Assignment: Write out again, word for word, the material from its first line through the line that contains "carrot, cabbage, pea", including both of those lines.

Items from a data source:
==============================

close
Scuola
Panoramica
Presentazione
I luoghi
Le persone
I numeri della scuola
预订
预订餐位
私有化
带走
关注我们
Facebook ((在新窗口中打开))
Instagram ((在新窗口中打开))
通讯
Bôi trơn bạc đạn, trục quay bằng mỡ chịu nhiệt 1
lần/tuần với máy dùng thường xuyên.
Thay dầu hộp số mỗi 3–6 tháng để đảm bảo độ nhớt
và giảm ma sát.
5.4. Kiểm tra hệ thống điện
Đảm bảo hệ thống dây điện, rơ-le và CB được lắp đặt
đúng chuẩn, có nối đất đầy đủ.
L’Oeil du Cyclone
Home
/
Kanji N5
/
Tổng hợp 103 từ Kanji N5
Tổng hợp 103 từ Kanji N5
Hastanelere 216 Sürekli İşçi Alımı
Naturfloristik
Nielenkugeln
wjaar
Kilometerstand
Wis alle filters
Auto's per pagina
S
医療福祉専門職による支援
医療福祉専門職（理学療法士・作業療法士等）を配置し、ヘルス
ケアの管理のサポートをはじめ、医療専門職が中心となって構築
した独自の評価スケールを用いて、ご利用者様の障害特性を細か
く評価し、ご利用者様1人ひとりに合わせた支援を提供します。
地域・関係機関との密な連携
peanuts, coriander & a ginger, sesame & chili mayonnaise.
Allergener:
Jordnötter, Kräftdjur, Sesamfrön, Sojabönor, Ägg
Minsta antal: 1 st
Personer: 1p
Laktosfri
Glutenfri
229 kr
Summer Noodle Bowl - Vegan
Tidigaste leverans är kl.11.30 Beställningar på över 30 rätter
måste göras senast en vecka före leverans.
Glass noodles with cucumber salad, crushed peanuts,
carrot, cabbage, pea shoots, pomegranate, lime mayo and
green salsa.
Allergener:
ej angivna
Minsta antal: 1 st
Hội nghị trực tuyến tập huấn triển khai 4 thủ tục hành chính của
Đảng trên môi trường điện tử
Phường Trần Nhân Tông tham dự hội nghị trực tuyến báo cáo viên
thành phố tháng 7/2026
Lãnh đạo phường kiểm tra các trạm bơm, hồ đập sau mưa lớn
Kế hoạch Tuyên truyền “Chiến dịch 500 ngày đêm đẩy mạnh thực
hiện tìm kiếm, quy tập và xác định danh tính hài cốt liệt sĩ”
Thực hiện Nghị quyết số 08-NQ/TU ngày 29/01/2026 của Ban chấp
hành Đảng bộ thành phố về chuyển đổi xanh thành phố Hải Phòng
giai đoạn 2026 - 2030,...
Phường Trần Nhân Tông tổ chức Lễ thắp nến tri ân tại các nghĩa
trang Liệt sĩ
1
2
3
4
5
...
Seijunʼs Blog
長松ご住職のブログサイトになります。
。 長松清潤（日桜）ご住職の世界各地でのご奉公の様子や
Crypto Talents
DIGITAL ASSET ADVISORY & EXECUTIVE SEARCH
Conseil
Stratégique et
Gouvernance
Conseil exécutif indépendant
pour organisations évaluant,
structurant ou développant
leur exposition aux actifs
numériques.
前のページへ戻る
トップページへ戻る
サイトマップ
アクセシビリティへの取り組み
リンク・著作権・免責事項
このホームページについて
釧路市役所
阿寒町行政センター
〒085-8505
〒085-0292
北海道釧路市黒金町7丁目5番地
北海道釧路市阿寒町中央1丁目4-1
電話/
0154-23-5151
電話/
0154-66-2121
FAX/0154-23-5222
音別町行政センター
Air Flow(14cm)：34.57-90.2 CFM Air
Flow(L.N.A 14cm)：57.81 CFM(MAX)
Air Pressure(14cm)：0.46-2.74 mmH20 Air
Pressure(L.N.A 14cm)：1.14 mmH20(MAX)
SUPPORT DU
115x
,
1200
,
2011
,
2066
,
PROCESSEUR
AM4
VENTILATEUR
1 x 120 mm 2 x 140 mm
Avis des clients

==============================

Your solution:
close
Scuola
Panoramica
Presentazione
I luoghi
Le persone
I numeri della scuola
预订
预订餐位
私有化
带走
关注我们
Facebook ((在新窗口中打开))
Instagram ((在新窗口中打开))
通讯
Bôi trơn bạc đạn, trục quay bằng mỡ chịu nhiệt 1
lần/tuần với máy dùng thường xuyên.
Thay dầu hộp số mỗi 3–6 tháng để đảm bảo độ nhớt
và giảm ma sát.
5.4. Kiểm tra hệ thống điện
Đảm bảo hệ thống dây điện, rơ-le và CB được lắp đặt
đúng chuẩn, có nối đất đầy đủ.
L’Oeil du Cyclone
Home
/
Kanji N5
/
Tổng hợp 103 từ Kanji N5
Tổng hợp 103 từ Kanji N5
Hastanelere 216 Sürekli İşçi Alımı
Naturfloristik
Nielenkugeln
wjaar
Kilometerstand
Wis alle filters
Auto's per pagina
S
医療福祉専門職による支援
医療福祉専門職（理学療法士・作業療法士等）を配置し、ヘルス
ケアの管理のサポートをはじめ、医療専門職が中心となって構築
した独自の評価スケールを用いて、ご利用者様の障害特性を細か
く評価し、ご利用者様1人ひとりに合わせた支援を提供します。
地域・関係機関との密な連携
peanuts, coriander & a ginger, sesame & chili mayonnaise.
Allergener:
Jordnötter, Kräftdjur, Sesamfrön, Sojabönor, Ägg
Minsta antal: 1 st
Personer: 1p
Laktosfri
Glutenfri
229 kr
Summer Noodle Bowl - Vegan
Tidigaste leverans är kl.11.30 Beställningar på över 30 rätter
måste göras senast en vecka före leverans.
Glass noodles with cucumber salad, crushed peanuts,
carrot, cabbage, pea shoots, pomegranate, lime mayo and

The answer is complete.